> **EXERCISE DIRECTIONS**
An exact copy of every entry is the required answer.

:: THE RECORDS

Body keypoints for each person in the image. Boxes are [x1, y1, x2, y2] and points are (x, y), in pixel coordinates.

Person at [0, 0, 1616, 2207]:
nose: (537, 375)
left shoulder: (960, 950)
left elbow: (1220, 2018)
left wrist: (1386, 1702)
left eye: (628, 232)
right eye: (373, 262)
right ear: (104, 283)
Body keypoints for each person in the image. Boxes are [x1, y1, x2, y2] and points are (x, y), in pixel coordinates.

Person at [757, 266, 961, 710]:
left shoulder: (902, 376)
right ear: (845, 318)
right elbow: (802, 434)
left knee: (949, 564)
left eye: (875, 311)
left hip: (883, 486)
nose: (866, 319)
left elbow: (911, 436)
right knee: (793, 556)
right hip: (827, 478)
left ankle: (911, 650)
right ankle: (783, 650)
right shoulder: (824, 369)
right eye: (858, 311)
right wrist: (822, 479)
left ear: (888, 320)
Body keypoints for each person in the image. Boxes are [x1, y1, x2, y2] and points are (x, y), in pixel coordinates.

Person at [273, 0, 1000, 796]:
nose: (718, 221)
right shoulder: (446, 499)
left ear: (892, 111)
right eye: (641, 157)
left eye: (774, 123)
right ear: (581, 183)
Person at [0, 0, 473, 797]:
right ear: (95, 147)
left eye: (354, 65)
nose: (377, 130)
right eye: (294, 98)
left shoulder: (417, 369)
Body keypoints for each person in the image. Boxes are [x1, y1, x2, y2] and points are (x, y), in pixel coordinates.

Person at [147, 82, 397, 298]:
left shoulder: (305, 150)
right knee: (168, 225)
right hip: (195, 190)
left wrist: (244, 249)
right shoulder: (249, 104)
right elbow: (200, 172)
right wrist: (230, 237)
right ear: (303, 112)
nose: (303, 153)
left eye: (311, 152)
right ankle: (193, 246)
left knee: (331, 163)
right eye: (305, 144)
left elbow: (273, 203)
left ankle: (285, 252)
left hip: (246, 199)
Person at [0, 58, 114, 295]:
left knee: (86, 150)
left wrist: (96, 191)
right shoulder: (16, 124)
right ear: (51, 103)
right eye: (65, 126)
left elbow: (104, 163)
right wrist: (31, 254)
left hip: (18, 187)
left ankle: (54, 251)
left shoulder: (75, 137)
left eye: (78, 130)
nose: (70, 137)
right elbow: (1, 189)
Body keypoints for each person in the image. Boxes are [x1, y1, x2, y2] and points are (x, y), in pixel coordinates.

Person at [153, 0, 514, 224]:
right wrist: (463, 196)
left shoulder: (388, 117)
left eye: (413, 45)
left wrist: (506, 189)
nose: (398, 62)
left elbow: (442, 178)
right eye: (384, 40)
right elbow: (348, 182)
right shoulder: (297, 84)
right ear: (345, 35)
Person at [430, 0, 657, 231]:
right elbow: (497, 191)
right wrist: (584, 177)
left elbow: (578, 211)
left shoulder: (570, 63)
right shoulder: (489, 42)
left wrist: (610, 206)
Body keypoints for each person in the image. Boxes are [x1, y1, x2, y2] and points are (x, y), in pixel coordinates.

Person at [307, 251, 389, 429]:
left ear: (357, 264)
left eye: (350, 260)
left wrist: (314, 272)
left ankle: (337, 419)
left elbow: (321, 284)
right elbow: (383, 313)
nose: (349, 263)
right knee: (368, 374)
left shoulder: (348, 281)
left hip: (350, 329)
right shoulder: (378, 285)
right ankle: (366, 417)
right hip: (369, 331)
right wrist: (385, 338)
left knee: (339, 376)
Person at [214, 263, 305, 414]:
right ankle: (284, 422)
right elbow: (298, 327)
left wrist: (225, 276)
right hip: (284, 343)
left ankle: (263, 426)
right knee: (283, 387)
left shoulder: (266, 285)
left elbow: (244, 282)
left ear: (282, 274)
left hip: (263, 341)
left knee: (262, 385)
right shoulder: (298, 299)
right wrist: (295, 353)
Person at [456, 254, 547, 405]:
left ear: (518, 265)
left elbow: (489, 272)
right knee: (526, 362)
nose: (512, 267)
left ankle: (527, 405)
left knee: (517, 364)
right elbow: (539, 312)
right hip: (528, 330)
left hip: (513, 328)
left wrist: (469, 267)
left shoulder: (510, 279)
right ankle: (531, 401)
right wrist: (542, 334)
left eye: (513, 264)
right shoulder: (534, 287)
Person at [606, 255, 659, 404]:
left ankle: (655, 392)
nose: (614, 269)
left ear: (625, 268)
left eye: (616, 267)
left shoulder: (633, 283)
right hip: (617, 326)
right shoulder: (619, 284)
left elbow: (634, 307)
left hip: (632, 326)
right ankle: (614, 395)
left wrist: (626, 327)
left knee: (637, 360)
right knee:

::::

> **ANSWER TO THE PROBLEM**
Body keypoints for each person in the image. Boxes are [x1, y1, x2, y2] and points are (x, y), in pixel coordinates.

Person at [0, 0, 1616, 2207]:
nose: (537, 375)
left shoulder: (960, 950)
left elbow: (1220, 2018)
left wrist: (1386, 1702)
left eye: (628, 232)
right eye: (373, 262)
right ear: (104, 283)
Body keypoints for each person in the image. Boxes are [x1, y1, x2, y2] and points are (x, y), in pixel coordinates.

Person at [757, 266, 961, 710]:
left shoulder: (902, 376)
right ear: (845, 318)
right elbow: (802, 434)
left knee: (949, 564)
left eye: (875, 311)
left hip: (883, 486)
nose: (866, 319)
left elbow: (911, 436)
right knee: (793, 556)
right hip: (827, 478)
left ankle: (911, 650)
right ankle: (783, 650)
right shoulder: (824, 369)
right eye: (858, 311)
right wrist: (822, 479)
left ear: (888, 320)
Body keypoints for each person in the image. Boxes are [x1, y1, x2, y2] and points are (x, y), in pixel coordinates.

Person at [273, 0, 1000, 796]:
nose: (718, 221)
right shoulder: (446, 499)
left ear: (892, 111)
right eye: (641, 157)
left eye: (774, 123)
right ear: (581, 183)
Person at [0, 0, 473, 797]:
right ear: (95, 147)
left eye: (354, 65)
nose: (377, 130)
right eye: (294, 98)
left shoulder: (417, 369)
Body keypoints for each person in the image. Boxes are [x1, y1, x2, y2] and points are (x, y), in pixel coordinates.

Person at [147, 82, 397, 298]:
left shoulder: (305, 150)
right knee: (168, 225)
right hip: (195, 190)
left wrist: (244, 249)
right shoulder: (249, 104)
right elbow: (200, 172)
right wrist: (230, 237)
right ear: (303, 112)
nose: (303, 153)
left eye: (311, 152)
right ankle: (193, 246)
left knee: (331, 163)
right eye: (305, 144)
left elbow: (273, 203)
left ankle: (285, 252)
left hip: (246, 199)
Person at [0, 58, 114, 295]:
left knee: (86, 150)
left wrist: (96, 191)
right shoulder: (16, 124)
right ear: (51, 103)
right eye: (65, 126)
left elbow: (104, 163)
right wrist: (31, 254)
left hip: (18, 187)
left ankle: (54, 251)
left shoulder: (75, 137)
left eye: (78, 130)
nose: (70, 137)
right elbow: (1, 189)
Body keypoints for each person in the image. Boxes are [x1, y1, x2, y2] and points are (x, y), in pixel coordinates.

Person at [153, 0, 514, 224]:
right wrist: (463, 196)
left shoulder: (388, 117)
left eye: (413, 45)
left wrist: (506, 189)
nose: (398, 62)
left elbow: (442, 178)
right eye: (384, 40)
right elbow: (348, 182)
right shoulder: (297, 84)
right ear: (345, 35)
Person at [430, 0, 657, 231]:
right elbow: (497, 191)
right wrist: (584, 177)
left elbow: (578, 211)
left shoulder: (570, 63)
right shoulder: (489, 42)
left wrist: (610, 206)
Body keypoints for each person in the image. Boxes are [x1, y1, x2, y2] and points are (x, y), in pixel coordinates.

Person at [307, 251, 389, 429]:
left ear: (357, 264)
left eye: (350, 260)
left wrist: (314, 272)
left ankle: (337, 419)
left elbow: (321, 284)
right elbow: (383, 313)
nose: (349, 263)
right knee: (368, 374)
left shoulder: (348, 281)
left hip: (350, 329)
right shoulder: (378, 285)
right ankle: (366, 417)
right hip: (369, 331)
right wrist: (385, 338)
left knee: (339, 376)
Person at [214, 263, 305, 414]:
right ankle: (284, 422)
right elbow: (298, 327)
left wrist: (225, 276)
right hip: (284, 343)
left ankle: (263, 426)
right knee: (283, 387)
left shoulder: (266, 285)
left elbow: (244, 282)
left ear: (282, 274)
left hip: (263, 341)
left knee: (262, 385)
right shoulder: (298, 299)
right wrist: (295, 353)
Person at [456, 254, 547, 405]:
left ear: (518, 265)
left elbow: (489, 272)
right knee: (526, 362)
nose: (512, 267)
left ankle: (527, 405)
left knee: (517, 364)
right elbow: (539, 312)
right hip: (528, 330)
left hip: (513, 328)
left wrist: (469, 267)
left shoulder: (510, 279)
right ankle: (531, 401)
right wrist: (542, 334)
left eye: (513, 264)
right shoulder: (534, 287)
Person at [606, 255, 659, 404]:
left ankle: (655, 392)
nose: (614, 269)
left ear: (625, 268)
left eye: (616, 267)
left shoulder: (633, 283)
right hip: (617, 326)
right shoulder: (619, 284)
left elbow: (634, 307)
left hip: (632, 326)
right ankle: (614, 395)
left wrist: (626, 327)
left knee: (637, 360)
right knee:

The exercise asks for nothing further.